Madison- Today, the Wisconsin State Assembly passed several bills authored by Rep. Amy Loudenbeck (R-Clinton).
Senate Bill 332, co-authored with Sen. Mary Felzkowski (R-Irma), expands the allowable work hours for 14 and 15 year olds to between 6:00 a.m. and 9:30 p.m. on a day preceding a school day, and between 6:00 a.m. and 11:00 p.m. on a day preceding a non-school day, as long as the employer and employee are not covered by the federal Fair Labor Standards Act (FLSA).
For example, a mini-golf course that hires young workers may be open until 10 pm during the busy summer tourism season. However, the law currently stipulates 14-15 year olds cannot work beyond 9 pm during the summer and 7 pm during the school year, requiring the employer to hire additional adult staff on hand just to close out the last business hour. If an establishment cannot find someone to work those hours, they may have to close early.
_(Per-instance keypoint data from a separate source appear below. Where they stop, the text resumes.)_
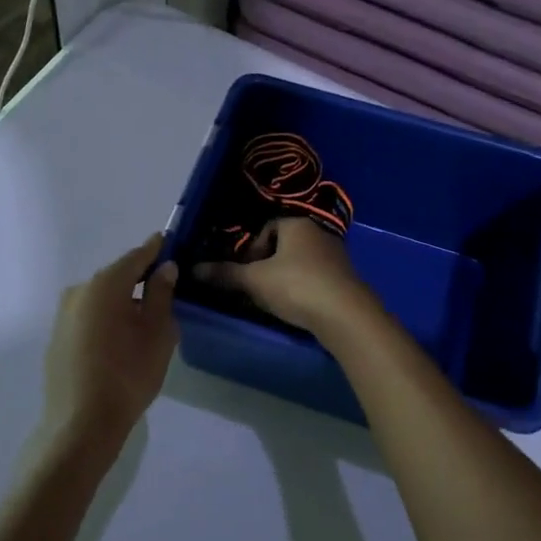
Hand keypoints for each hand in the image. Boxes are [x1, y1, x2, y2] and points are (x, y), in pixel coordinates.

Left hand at [39, 233, 179, 472]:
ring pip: (102, 298)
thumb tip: (164, 268)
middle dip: (140, 279)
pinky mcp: (57, 337)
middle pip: (116, 277)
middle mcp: (79, 291)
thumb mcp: (158, 333)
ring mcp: (64, 315)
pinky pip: (89, 317)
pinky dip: (107, 319)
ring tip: (146, 321)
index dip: (155, 249)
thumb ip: (162, 295)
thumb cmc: (128, 374)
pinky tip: (120, 341)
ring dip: (122, 302)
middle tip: (165, 288)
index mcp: (105, 284)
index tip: (168, 240)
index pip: (136, 257)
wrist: (82, 424)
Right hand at [194, 218, 378, 335]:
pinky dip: (303, 290)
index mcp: (298, 225)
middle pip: (283, 246)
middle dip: (266, 266)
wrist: (346, 316)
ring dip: (284, 279)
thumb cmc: (296, 286)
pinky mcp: (346, 281)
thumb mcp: (254, 280)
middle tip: (254, 288)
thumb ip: (225, 274)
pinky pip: (316, 280)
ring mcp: (337, 257)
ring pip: (300, 264)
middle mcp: (320, 234)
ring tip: (273, 301)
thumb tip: (194, 269)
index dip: (250, 249)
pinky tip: (297, 309)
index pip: (267, 228)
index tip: (244, 272)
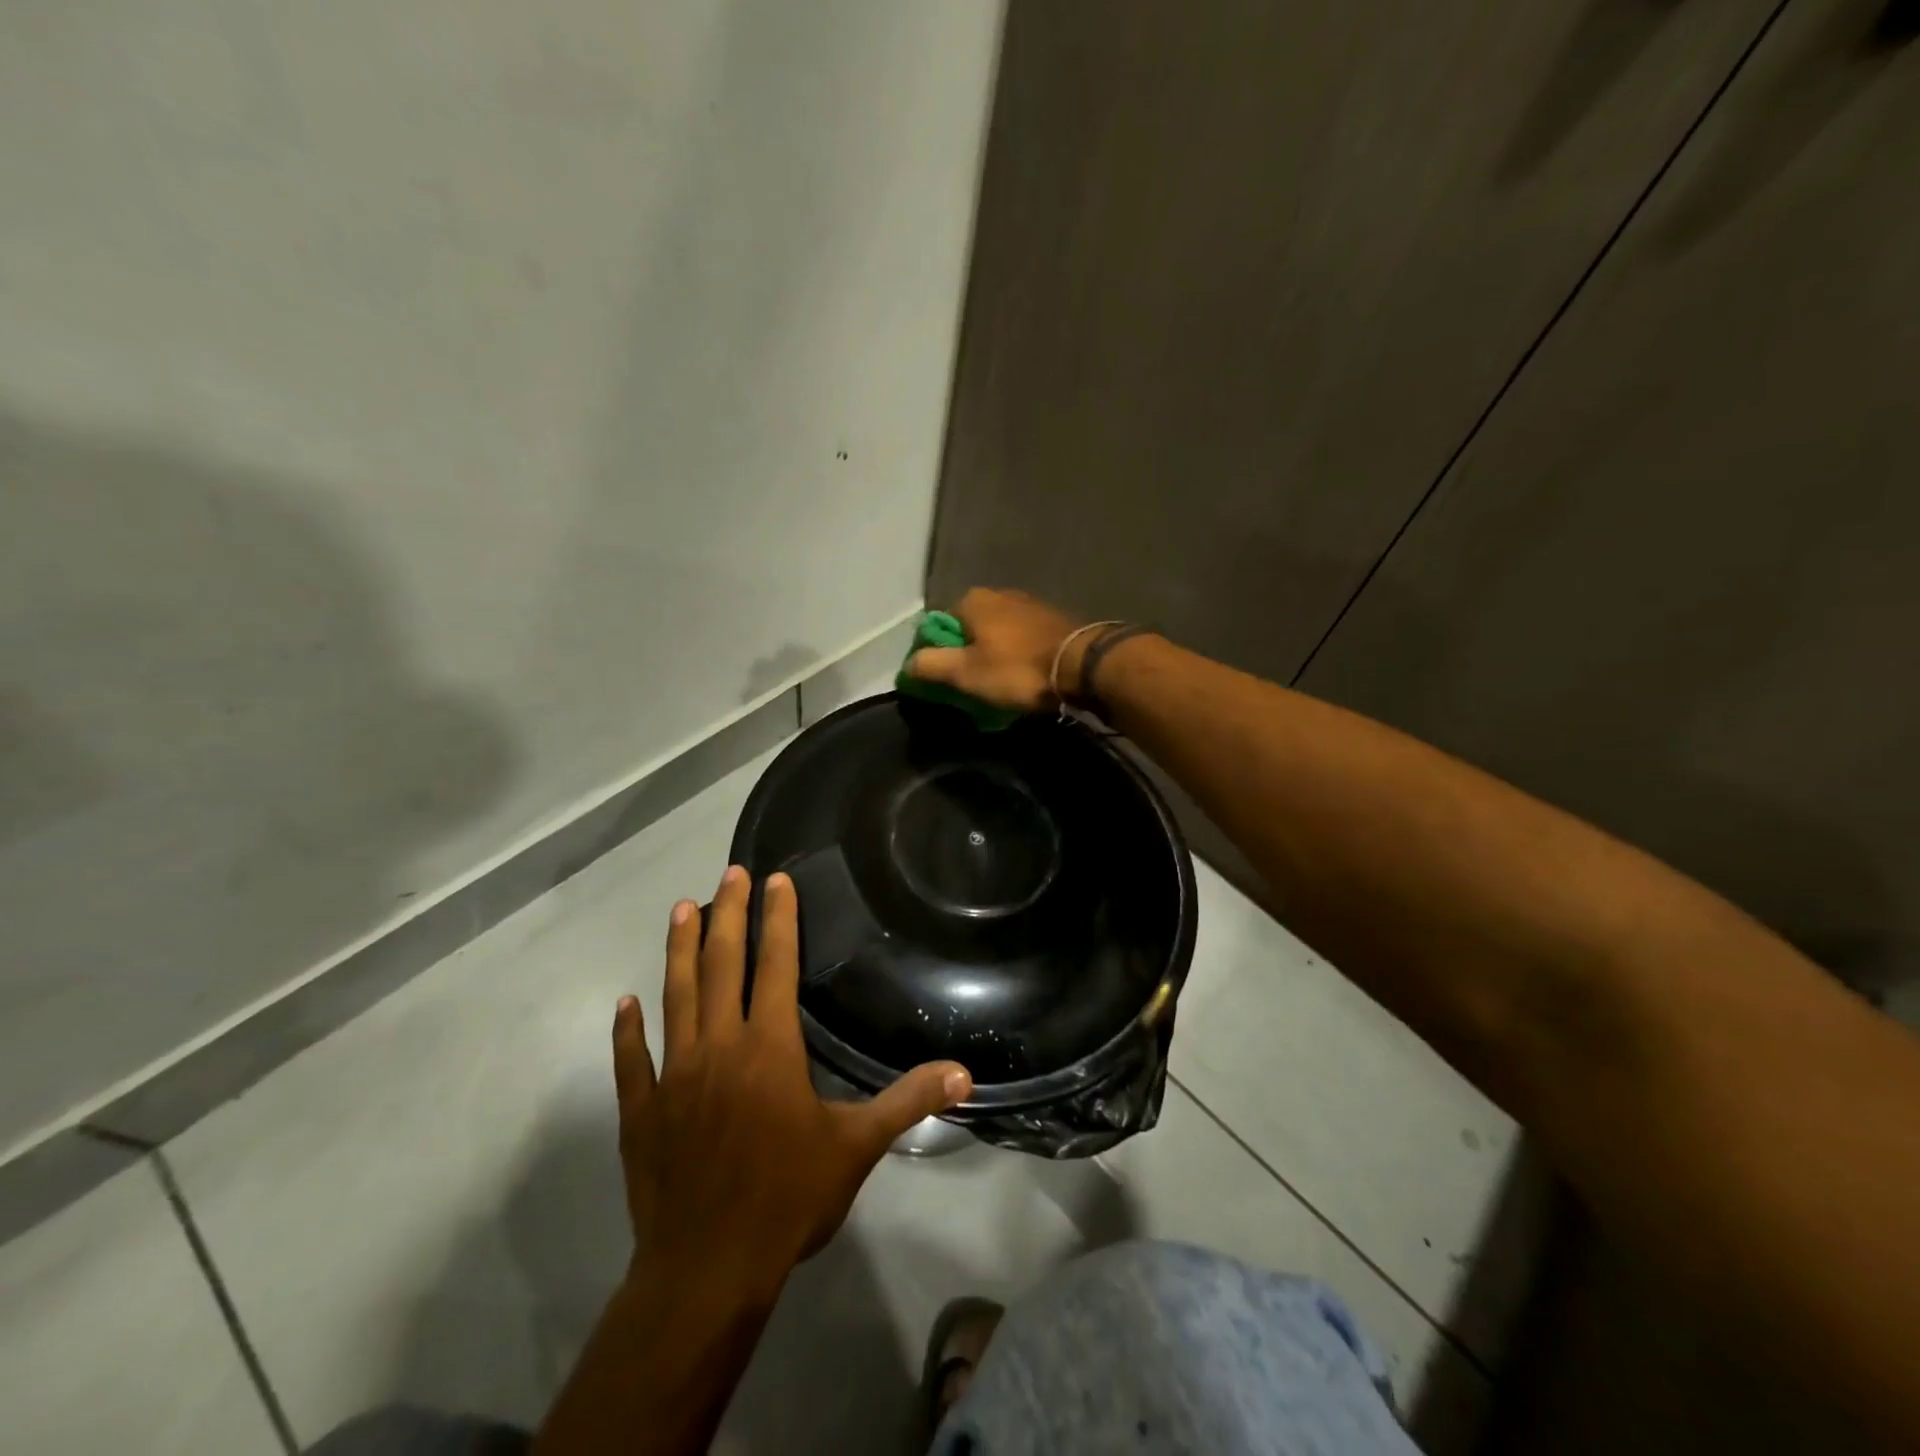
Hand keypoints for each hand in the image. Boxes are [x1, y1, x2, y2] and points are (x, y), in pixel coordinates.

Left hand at [612, 866, 972, 1289]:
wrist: (708, 1270)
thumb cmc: (788, 1199)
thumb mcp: (857, 1147)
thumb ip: (908, 1101)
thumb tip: (964, 1074)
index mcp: (769, 1047)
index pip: (775, 965)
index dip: (777, 919)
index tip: (775, 880)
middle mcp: (719, 1046)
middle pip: (721, 965)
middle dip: (727, 914)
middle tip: (729, 873)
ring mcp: (675, 1076)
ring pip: (676, 997)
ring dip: (678, 950)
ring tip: (680, 909)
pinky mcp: (642, 1111)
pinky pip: (633, 1061)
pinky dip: (628, 1031)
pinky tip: (624, 1005)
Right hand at [906, 587, 1083, 711]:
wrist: (1084, 666)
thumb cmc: (1018, 669)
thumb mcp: (965, 673)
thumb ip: (930, 665)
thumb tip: (907, 665)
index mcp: (973, 600)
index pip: (939, 625)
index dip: (936, 654)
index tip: (944, 681)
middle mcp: (1000, 594)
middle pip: (969, 629)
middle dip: (967, 656)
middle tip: (972, 687)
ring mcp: (1029, 604)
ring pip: (998, 635)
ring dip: (994, 657)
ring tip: (999, 686)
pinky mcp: (1053, 620)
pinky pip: (1022, 640)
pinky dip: (1017, 656)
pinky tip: (1024, 676)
“The bill is intended to help very small businesses which may or may not be seasonal, to better align their hours of operation with the hours that 14-15 year olds are allowed to work,” said Loudenbeck. “It is important to know there are numerous protections for 14-15 year old workers under current state and federal law and they remain in place.”
SB 332 has passed both chambers and heads to the governor for final action.
Senate Bill 491, co-authored with Sen. Kathy Bernier (R-Lake Hallie) changes the payment structure for subsidized guardianship placements by having the state pay for the program instead of the individual counties.
“Guardianship is one of three legal permanency options for children placed in out-of-home care, along with reunification and adoption,” said Loudenbeck. “A subsidized guardian is responsible for the child and able to consent for the child’s every day events such as school activities, health care needs, and family vacations.”
Under subsidized guardianship, it is possible for a relative, a person who is like-kin, or a foster parent (in certain circumstances) to become the permanent legal guardian and receive a monthly payment. The payment amount is based on the Foster Care Rate Setting Policy. The rate can be the same or less than the final foster care payment for the child, but it cannot be more. Payments generally continue until a child reaches the age of 18 and the child continues to receive medical coverage through Medicaid (Title XIX).
SB 491 received bipartisan support and is available for scheduling in the Senate for concurrence.